Despite the fact meth has taken a toll on his physical and mental health, someone I love continues to use the drug he has used for years. He is the main reason that I was interested in reading this book. I was searching for understanding, and on some level I found it. Although I still see meth as a nasty drug because of all of the side effects that come with it, meth gives the addict energy and euphoria that cannot be compared to anything else. At one point in our nation’s history, a form of it was legal because of the way it allowed people to work longer and harder. It was marketed as a weight loss drug. The fact it makes people feel good is undeniable. And for a while, at least, it allows them to work more (which is why it is so popular among the working class).

This book gave me the glimpse into meth addiction that I needed to both understand my loved one’s addiction and understand that there was very little that I could do to motivate him to quit the drug. While a non-addicted person or a person addicted to something less mind-altering may have responded to my pleas to get clean differently, it has been good for me to better understand the immensity of the burden of those fighting meth addiction.
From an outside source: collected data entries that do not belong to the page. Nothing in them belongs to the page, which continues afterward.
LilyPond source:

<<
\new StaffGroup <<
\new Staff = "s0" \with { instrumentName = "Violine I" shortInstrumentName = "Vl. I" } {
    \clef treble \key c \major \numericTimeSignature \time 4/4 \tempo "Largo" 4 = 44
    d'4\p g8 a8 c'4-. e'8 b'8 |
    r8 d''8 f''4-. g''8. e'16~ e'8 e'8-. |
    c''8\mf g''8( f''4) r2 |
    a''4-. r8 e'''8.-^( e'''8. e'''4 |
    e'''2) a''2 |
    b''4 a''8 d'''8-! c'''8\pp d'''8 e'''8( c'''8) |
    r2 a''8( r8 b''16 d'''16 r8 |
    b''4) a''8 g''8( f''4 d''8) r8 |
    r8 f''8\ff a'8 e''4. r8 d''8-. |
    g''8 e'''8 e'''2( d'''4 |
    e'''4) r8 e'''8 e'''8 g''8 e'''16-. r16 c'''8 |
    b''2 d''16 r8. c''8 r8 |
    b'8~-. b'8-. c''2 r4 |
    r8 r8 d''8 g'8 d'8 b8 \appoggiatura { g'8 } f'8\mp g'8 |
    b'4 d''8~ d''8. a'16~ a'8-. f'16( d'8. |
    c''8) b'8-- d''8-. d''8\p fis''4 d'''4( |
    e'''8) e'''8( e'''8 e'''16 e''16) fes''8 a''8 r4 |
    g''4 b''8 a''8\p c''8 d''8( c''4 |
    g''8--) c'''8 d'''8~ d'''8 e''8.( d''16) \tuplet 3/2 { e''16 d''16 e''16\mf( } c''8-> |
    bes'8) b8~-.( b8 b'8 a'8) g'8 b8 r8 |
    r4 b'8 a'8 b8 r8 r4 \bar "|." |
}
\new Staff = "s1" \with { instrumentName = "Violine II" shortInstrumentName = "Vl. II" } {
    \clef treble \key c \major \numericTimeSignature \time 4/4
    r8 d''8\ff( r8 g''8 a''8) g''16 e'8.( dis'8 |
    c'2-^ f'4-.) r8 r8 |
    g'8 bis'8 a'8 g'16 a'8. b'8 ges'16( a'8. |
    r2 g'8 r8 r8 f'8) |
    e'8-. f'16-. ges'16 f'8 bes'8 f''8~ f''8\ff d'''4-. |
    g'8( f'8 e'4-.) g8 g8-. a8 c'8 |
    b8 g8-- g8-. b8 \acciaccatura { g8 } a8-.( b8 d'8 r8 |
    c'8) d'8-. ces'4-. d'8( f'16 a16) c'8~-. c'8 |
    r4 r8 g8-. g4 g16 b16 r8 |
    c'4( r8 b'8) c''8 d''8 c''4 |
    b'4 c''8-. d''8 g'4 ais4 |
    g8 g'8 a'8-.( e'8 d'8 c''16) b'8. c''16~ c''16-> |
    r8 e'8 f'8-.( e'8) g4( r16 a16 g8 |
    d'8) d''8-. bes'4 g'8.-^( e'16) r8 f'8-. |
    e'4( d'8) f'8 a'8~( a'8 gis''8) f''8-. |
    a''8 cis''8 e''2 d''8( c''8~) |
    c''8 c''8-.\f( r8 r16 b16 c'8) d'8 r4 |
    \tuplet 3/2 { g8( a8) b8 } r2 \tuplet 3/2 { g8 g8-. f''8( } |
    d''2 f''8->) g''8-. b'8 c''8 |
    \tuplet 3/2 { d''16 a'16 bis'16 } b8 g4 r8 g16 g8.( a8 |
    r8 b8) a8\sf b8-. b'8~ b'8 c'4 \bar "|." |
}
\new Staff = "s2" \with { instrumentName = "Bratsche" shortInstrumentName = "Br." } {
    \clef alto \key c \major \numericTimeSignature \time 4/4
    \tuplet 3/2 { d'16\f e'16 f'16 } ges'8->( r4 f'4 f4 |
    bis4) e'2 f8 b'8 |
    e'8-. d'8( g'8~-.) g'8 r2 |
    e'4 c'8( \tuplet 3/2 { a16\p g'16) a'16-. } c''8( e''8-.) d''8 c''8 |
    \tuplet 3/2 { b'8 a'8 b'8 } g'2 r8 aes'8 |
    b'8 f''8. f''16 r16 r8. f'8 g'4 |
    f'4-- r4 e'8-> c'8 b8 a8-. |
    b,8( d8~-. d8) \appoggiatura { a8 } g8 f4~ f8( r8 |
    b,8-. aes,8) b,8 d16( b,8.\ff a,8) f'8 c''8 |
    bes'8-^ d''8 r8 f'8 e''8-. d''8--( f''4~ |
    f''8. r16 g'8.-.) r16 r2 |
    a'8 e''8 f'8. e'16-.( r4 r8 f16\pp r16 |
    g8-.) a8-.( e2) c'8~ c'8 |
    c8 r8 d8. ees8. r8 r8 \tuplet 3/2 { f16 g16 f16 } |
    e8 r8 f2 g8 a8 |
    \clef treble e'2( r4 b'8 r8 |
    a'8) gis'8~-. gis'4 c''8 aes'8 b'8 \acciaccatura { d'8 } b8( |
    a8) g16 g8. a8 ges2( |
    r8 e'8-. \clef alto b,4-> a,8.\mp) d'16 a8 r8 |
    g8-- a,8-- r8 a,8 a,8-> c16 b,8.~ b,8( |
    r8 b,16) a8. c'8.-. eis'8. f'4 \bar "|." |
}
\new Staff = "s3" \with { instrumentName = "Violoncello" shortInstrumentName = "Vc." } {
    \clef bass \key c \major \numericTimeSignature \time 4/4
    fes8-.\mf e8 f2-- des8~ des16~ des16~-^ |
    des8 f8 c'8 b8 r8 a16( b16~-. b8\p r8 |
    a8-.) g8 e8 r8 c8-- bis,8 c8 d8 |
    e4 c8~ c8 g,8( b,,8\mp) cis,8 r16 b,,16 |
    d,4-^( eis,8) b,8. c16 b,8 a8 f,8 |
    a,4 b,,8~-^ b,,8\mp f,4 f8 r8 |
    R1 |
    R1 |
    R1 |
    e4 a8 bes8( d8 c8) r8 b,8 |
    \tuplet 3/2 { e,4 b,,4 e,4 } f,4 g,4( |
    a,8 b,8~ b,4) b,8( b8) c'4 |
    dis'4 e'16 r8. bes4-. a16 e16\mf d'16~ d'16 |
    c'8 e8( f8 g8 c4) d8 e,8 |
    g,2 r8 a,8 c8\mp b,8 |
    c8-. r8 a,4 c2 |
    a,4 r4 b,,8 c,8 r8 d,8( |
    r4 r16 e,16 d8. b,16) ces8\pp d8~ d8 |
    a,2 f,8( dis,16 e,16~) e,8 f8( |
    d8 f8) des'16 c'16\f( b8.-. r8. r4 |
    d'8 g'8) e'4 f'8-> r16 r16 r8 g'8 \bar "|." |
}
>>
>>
In reading about the addict who was nine months clean and living with his parents, one quote stuck out to me: “For Major, waiting to see what price his son would pay for his transgressions was a daily reminder of why he had to stay straight. But his anxiety and guilt were also an hourly motivation to get high.” A person recovering from addiction has to want to stay straight more than they want to drown out the anxiety and guilt.

While I like to believe that if I were faced with an addiction I would stop using whatever addictive substance if a loved one asked. After slightly better understanding exactly what addiction, especially addiction to meth does to a person, I’m not entirely sure what I would do. In the grips of addiction, I doubt I would be strong enough to get clean alone. I am increasingly convinced that only God can help someone break the bonds of addiction.